= Sidhnak Mahar Inamdar =

Indian dalit soldier (18th century)

Sidhnak Mahar Inamdar, also known as Sidhnak Mahar, (18th century to 19th century) was an Indian soldier of the Mahar Regiment. He belonged to the Mahar caste. He is popularly known for the Battle of Koregaon.

== Early life ==
Sidhnak Mahar's grandfather was gifted Kalambi village of Satara as Inaam by Chhatrapati Shahu Maharaj, after escaping from Mughal captivity and returning to Maharashtra, for his loyalty and help after the death of Sambhaji Maharaj.
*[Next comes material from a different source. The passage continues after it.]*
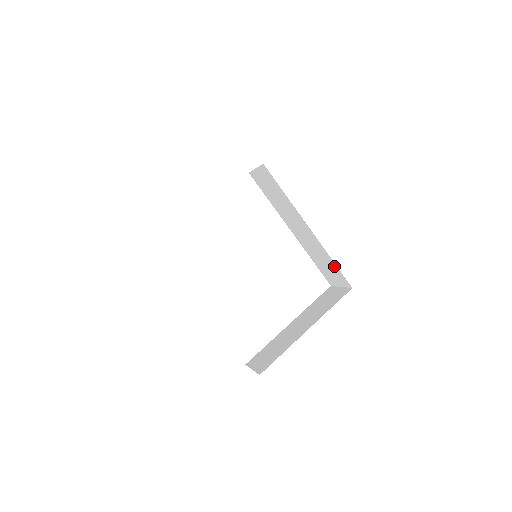
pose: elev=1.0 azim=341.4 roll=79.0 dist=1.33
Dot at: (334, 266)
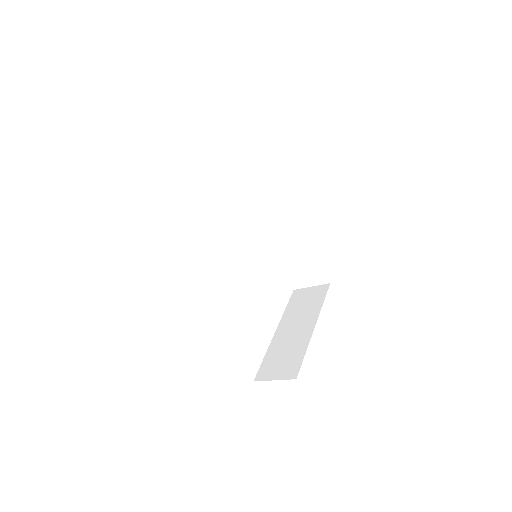
Dot at: (315, 263)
So Sidhnak Mahar also got this Inaam as hereditary property. He further gained fame after the Battle of Kharda where he shown his Valour to Peshwa Madhavrao II during the battle with Nizam.

==Memorial ==
Sidhnak Mahar's memorial Samadhi is situated in Kalambi village of Sangli district. Veer Shidhnak Foundation is a welfare trust run by his descendants Abhijeet Inamdar in Kalambi Tal.Miraj Sangli district.

Bollywood actor Arjun Rampal plays the role of Sidhnak Mahar Inamdar in The Battle of Bhima Koregaon, an upcoming biopic.